### EXERCISE AIM
From the entries below, please gather each line containing the string "TABLE".

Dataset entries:
● ● ●

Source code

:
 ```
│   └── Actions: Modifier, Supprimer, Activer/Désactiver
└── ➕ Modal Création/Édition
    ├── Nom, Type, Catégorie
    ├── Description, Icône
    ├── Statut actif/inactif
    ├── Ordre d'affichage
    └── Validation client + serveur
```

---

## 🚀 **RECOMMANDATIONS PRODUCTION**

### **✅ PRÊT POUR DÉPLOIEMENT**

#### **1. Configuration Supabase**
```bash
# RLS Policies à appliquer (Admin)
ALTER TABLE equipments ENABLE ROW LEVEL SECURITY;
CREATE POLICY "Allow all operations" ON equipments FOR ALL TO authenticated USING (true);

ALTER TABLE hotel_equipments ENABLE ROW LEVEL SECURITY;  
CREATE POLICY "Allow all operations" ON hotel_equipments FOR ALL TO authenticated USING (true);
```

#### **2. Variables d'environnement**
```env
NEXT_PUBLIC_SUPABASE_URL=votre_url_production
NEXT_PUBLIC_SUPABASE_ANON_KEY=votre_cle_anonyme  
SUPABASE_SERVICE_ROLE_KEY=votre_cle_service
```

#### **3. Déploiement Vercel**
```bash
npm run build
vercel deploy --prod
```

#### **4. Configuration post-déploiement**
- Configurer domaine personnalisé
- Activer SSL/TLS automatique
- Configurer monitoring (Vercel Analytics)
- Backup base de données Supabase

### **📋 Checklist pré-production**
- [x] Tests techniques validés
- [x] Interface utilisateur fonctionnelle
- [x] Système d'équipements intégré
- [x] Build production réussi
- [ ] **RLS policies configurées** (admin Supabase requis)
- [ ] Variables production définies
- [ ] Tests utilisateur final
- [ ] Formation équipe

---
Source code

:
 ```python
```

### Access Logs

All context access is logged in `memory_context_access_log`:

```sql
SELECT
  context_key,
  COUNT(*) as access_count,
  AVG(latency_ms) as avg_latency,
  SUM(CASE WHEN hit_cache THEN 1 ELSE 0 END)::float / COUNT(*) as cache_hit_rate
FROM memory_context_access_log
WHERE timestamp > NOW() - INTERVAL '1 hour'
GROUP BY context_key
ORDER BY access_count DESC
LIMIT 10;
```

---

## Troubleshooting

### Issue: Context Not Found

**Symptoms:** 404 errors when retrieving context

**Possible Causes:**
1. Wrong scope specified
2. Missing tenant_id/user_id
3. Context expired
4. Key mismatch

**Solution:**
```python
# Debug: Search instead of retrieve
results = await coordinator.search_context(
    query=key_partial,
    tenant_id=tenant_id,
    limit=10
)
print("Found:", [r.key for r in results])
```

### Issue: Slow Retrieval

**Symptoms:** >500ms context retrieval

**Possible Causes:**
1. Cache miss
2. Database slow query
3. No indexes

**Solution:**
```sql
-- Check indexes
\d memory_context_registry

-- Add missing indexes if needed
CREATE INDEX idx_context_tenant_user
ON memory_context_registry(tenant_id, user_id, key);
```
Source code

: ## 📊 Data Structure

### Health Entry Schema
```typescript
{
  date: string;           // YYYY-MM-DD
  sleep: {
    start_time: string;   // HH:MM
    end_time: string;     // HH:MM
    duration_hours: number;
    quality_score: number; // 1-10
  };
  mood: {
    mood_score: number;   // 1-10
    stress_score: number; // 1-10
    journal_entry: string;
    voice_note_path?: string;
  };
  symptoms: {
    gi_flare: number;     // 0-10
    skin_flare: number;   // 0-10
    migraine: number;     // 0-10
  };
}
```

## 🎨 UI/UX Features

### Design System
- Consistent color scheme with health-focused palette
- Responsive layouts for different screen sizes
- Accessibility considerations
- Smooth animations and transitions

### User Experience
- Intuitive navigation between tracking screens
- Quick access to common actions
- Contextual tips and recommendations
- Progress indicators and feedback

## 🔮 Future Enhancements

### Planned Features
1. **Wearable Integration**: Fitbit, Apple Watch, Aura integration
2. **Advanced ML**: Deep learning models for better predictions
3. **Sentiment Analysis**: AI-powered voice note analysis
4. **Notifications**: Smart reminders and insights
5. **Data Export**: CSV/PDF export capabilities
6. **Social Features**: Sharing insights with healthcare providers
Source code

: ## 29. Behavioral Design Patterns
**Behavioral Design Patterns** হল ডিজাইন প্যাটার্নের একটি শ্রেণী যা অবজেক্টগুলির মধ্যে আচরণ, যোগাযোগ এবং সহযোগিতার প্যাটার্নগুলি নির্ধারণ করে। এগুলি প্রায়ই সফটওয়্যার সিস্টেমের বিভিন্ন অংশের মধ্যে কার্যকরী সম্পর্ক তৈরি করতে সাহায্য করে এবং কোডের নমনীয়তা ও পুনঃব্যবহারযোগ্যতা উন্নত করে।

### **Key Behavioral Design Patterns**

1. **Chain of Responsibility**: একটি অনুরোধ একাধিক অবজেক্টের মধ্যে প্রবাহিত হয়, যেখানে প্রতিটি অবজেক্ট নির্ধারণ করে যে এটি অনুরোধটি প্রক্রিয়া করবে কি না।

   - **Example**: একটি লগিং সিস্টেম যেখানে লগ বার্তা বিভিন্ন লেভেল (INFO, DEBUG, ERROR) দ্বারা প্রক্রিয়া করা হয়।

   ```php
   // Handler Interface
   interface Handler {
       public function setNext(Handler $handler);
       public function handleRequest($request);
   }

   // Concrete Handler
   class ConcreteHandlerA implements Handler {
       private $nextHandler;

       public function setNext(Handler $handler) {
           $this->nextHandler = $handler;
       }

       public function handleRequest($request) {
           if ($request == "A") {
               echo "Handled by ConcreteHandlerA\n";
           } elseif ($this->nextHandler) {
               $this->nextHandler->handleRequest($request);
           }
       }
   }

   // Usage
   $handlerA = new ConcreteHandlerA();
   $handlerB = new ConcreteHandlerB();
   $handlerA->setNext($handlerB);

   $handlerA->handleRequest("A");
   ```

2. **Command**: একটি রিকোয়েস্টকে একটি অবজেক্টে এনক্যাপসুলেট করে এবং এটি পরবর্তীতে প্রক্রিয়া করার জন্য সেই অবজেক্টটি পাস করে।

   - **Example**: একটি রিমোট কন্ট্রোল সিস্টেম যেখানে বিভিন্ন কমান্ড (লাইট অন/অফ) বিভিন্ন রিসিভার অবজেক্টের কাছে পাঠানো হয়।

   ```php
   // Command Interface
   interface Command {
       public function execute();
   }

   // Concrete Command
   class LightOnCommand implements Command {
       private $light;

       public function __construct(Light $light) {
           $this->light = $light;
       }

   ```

● ● ●

### COMPLETED EXERCISE
ALTER TABLE equipments ENABLE ROW LEVEL SECURITY;
ALTER TABLE hotel_equipments ENABLE ROW LEVEL SECURITY;  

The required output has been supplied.